Bringing Derek home from the hospital felt like I had a newborn at home all over again. I didn’t know what to do with him. I was nervous, scared and was tired in a way I’ve never been tried before. My brain was literally shutting down. I was having a hard time forming sentences. I was forgetting everything and I just wanted to shut down and recharge. My brain was constantly reeling. Did I give him the right insulin? Did I give him the right amount of insulin? Did I give him too many carbs? Is there sugar in his vitamins? What if he crashes in the middle of the night? Do the bruises on his legs hurt? Why is he so moody? Will he be able to play soccer in the spring? How am I ever going to find a babysitter if I need a night out? What if he crashes at school? What will he eat when kids bring cupcakes to school?

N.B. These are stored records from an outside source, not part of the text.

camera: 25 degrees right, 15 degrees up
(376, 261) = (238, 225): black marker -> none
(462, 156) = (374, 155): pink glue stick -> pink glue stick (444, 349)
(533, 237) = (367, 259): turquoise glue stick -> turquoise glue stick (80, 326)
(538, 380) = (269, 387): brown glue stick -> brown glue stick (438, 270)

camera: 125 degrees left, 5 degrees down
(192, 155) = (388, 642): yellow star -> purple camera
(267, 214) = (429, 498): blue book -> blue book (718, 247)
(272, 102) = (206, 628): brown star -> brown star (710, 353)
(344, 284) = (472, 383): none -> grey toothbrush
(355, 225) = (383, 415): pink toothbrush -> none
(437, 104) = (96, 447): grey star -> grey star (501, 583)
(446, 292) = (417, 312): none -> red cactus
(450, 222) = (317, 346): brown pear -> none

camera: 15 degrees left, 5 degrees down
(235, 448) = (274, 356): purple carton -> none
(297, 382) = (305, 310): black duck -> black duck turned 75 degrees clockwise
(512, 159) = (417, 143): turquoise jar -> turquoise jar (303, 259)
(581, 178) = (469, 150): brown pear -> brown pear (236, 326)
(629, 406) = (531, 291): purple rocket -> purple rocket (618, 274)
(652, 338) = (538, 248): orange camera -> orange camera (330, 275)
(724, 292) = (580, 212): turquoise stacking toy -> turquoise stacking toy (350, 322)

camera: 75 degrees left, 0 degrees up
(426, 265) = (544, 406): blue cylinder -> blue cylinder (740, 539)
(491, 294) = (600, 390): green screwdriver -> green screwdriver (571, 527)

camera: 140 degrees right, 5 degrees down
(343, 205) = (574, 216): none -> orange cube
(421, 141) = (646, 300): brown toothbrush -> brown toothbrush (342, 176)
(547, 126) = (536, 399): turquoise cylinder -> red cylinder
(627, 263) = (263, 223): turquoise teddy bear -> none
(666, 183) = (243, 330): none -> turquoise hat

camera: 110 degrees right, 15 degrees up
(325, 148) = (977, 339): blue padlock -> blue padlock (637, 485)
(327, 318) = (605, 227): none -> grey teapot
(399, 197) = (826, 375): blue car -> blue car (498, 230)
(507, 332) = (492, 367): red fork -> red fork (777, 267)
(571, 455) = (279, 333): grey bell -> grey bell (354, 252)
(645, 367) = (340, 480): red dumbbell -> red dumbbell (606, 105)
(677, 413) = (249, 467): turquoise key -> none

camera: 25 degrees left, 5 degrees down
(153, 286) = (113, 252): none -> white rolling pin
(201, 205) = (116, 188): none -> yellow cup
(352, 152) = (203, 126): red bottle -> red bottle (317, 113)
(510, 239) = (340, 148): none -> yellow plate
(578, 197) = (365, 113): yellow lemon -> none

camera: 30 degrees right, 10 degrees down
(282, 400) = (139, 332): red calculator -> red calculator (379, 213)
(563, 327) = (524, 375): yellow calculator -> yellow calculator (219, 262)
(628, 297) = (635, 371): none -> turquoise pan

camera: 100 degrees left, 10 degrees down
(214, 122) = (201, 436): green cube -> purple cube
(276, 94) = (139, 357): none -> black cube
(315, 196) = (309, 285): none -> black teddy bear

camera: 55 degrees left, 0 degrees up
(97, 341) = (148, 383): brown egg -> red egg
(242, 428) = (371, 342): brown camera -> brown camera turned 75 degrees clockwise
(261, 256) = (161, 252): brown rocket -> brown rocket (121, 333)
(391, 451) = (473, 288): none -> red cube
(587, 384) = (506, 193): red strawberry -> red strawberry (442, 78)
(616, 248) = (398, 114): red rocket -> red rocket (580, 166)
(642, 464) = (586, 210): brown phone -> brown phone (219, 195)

After I got a “decent” night’s rest, I decided to get myself organized. I emptied my junk drawer in my kitchen and made Derek’s “Diabetes Drawer.” It’s basically my work station for injections and sugar checks. I labeled a container for insulin needles. I put a note on my front door saying, “Don’t forget insulin bag.” Because, you know, I DON’T WANT TO FORGET THE INSULIN BAG! I also ordered Derek some bracelets that say, “Type 1 Diabetic.” I bought him a carrying case for all his supplies for when we leave the house. Being organized is about the only control I have with this illness.
Through this new journey, I have learned so much about Type 1 Diabetes. Derek was born with this. It cannot be cured. There was nothing I did that could have prevented this from happening. The fact that I caught the early signs of this was a major factor too. Had I ignored his symptoms, we could have been in a very different place down the road. My advice is if something doesn’t feel right, don’t ignore it.
This new reality is scary. I’m scared. I’m sad that my son might lose a piece of his innocence. I don’t want this to hold him back. I don’t want this to be an excuse as to why he can’t do something. In all of my sadness, I’ve also found an amazing community of people who are going through the same journey. I was able to reach out to a support group on social media. I had some friends with T1 reach out to me. I had my friend’s mom (whom I’ve never met and who raised a T1 child) check in on me every day to see how things are going. My mom and dad sat through the training at the hospital so they can give Derek injections. Derek got so many gifts from so many people that he thought Christmas came early. My village is remarkable.
Derek is a special little boy. While we are only days into this new life, I know it will be full of ups and downs, but we will do our best to handle it with brave faces, one injection at a time.